----- Provided material
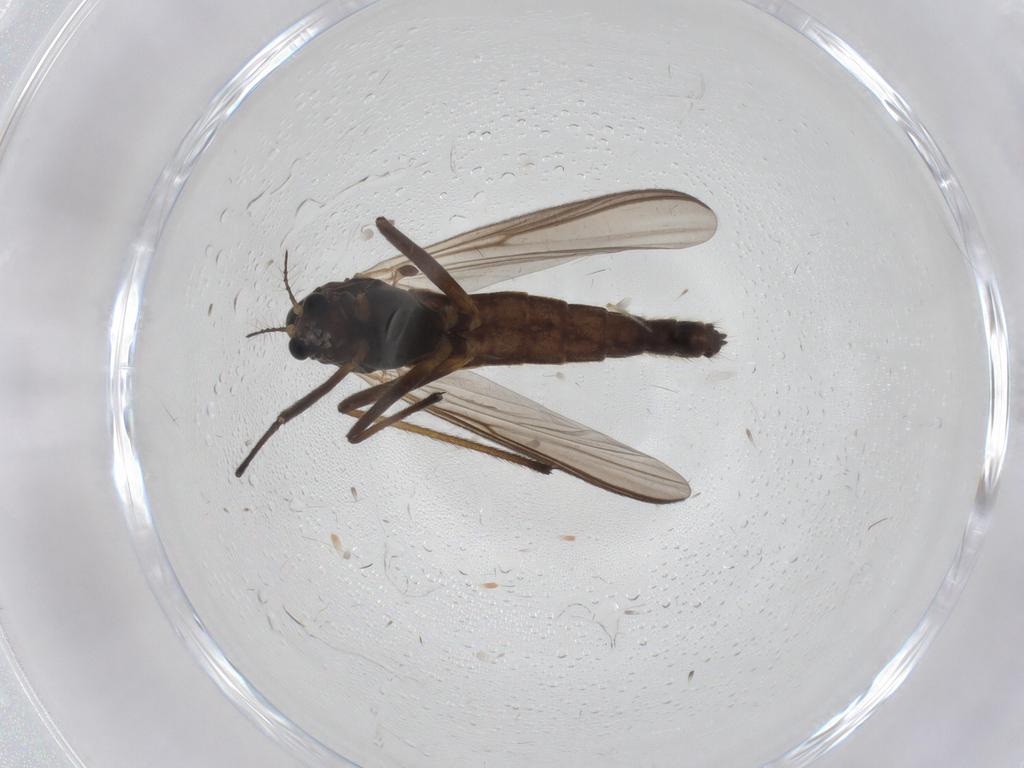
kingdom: Animalia
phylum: Arthropoda
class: Insecta
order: Diptera
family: Chironomidae
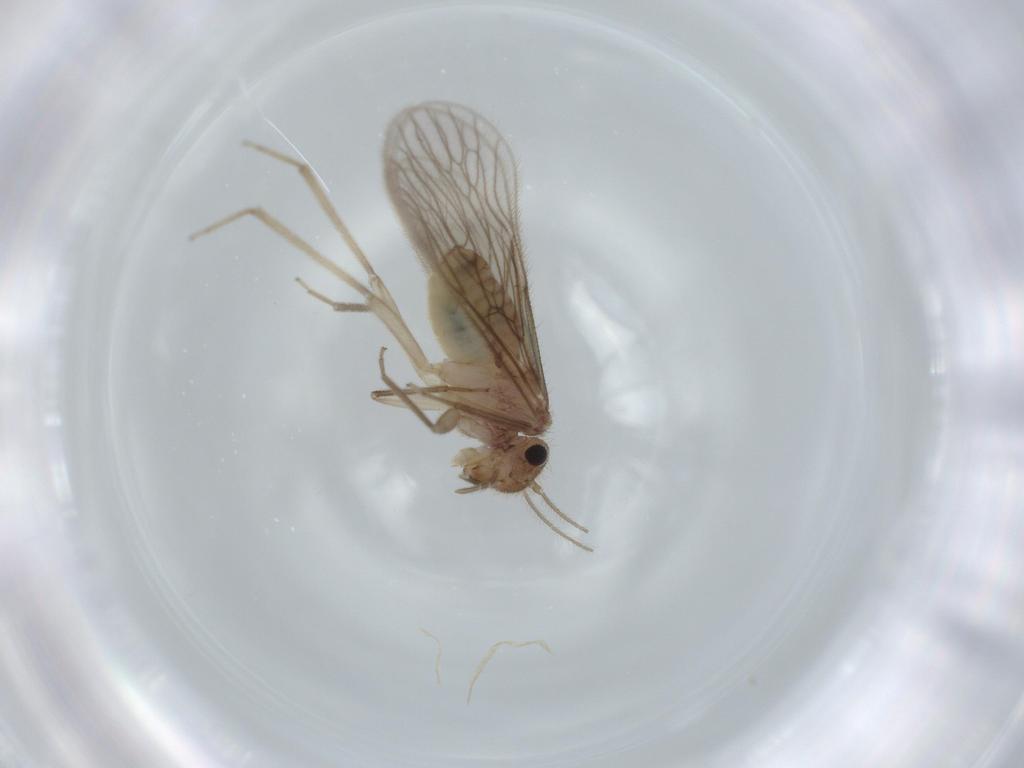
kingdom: Animalia
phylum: Arthropoda
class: Insecta
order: Psocodea
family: Cladiopsocidae
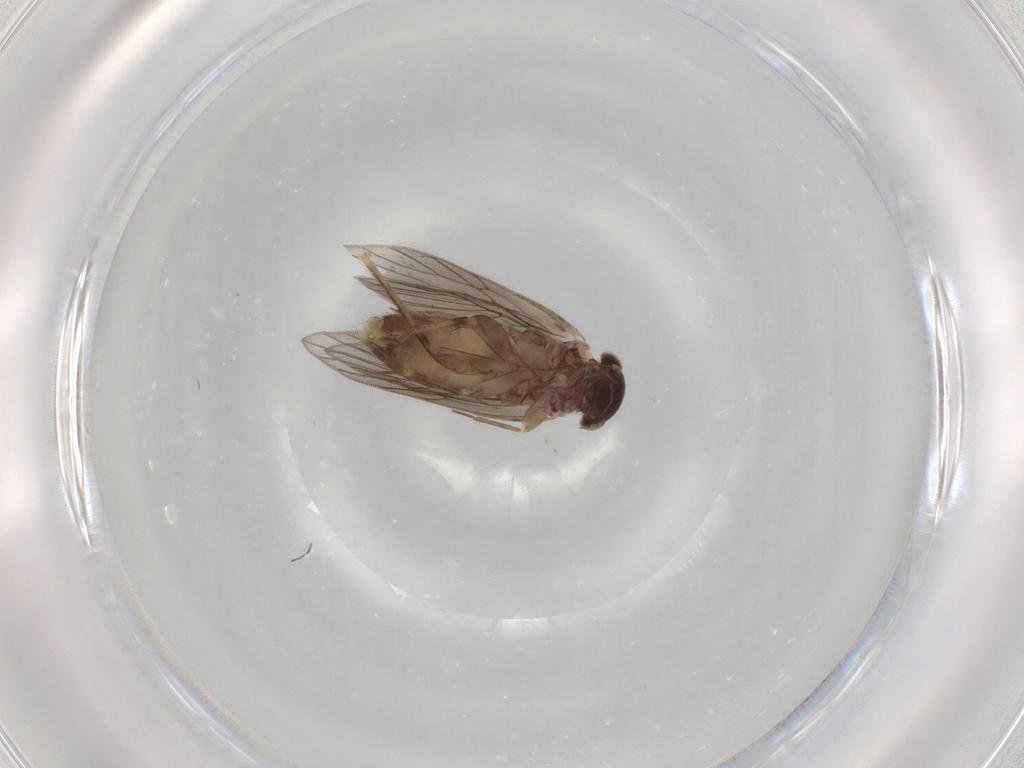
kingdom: Animalia
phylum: Arthropoda
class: Insecta
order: Psocodea
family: Lepidopsocidae
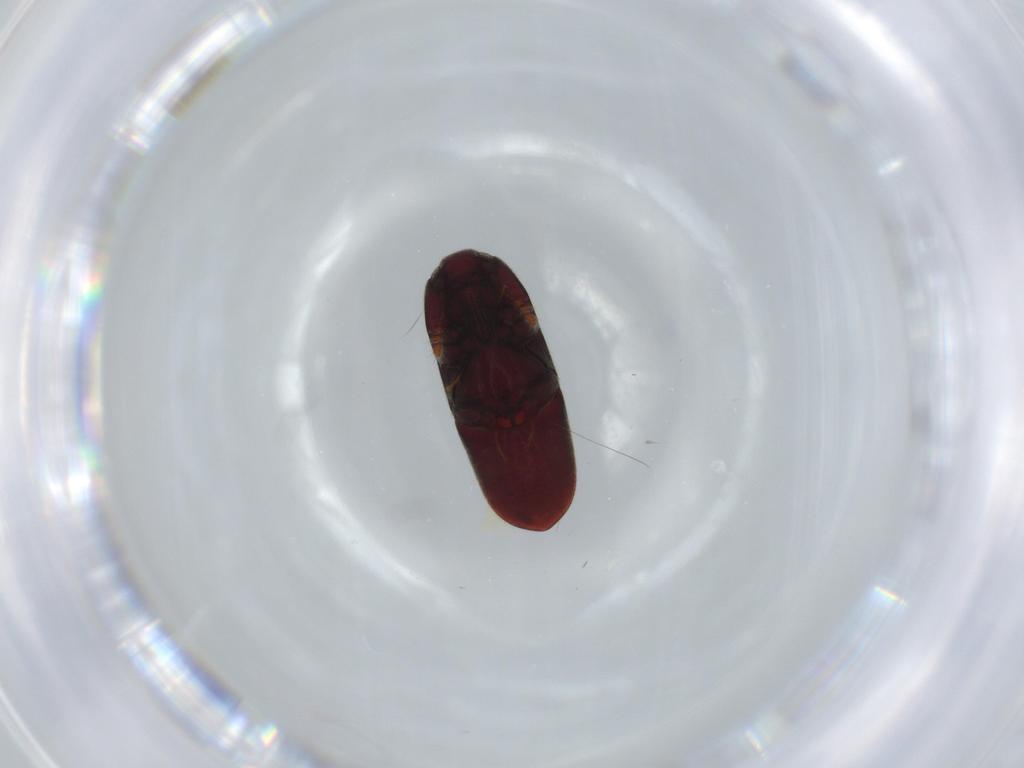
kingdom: Animalia
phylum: Arthropoda
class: Insecta
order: Coleoptera
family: Throscidae
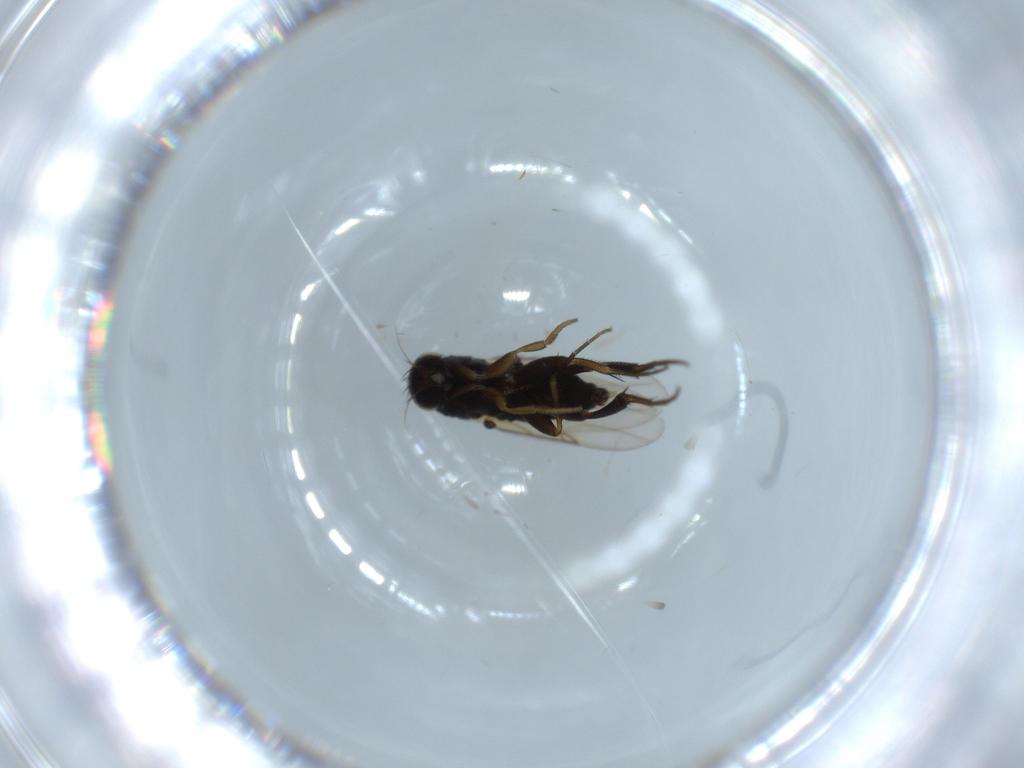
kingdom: Animalia
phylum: Arthropoda
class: Insecta
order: Diptera
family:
----------
_To do_
Rewrite the lines of every record above, changing each "phylum" to "division" and keeping everything else the same. Leave the pictures out.

_Response to this exercise_
kingdom: Animalia
division: Arthropoda
class: Insecta
order: Diptera
family: Chironomidae
kingdom: Animalia
division: Arthropoda
class: Insecta
order: Psocodea
family: Cladiopsocidae
kingdom: Animalia
division: Arthropoda
class: Insecta
order: Psocodea
family: Lepidopsocidae
kingdom: Animalia
division: Arthropoda
class: Insecta
order: Coleoptera
family: Throscidae
kingdom: Animalia
division: Arthropoda
class: Insecta
order: Diptera
family:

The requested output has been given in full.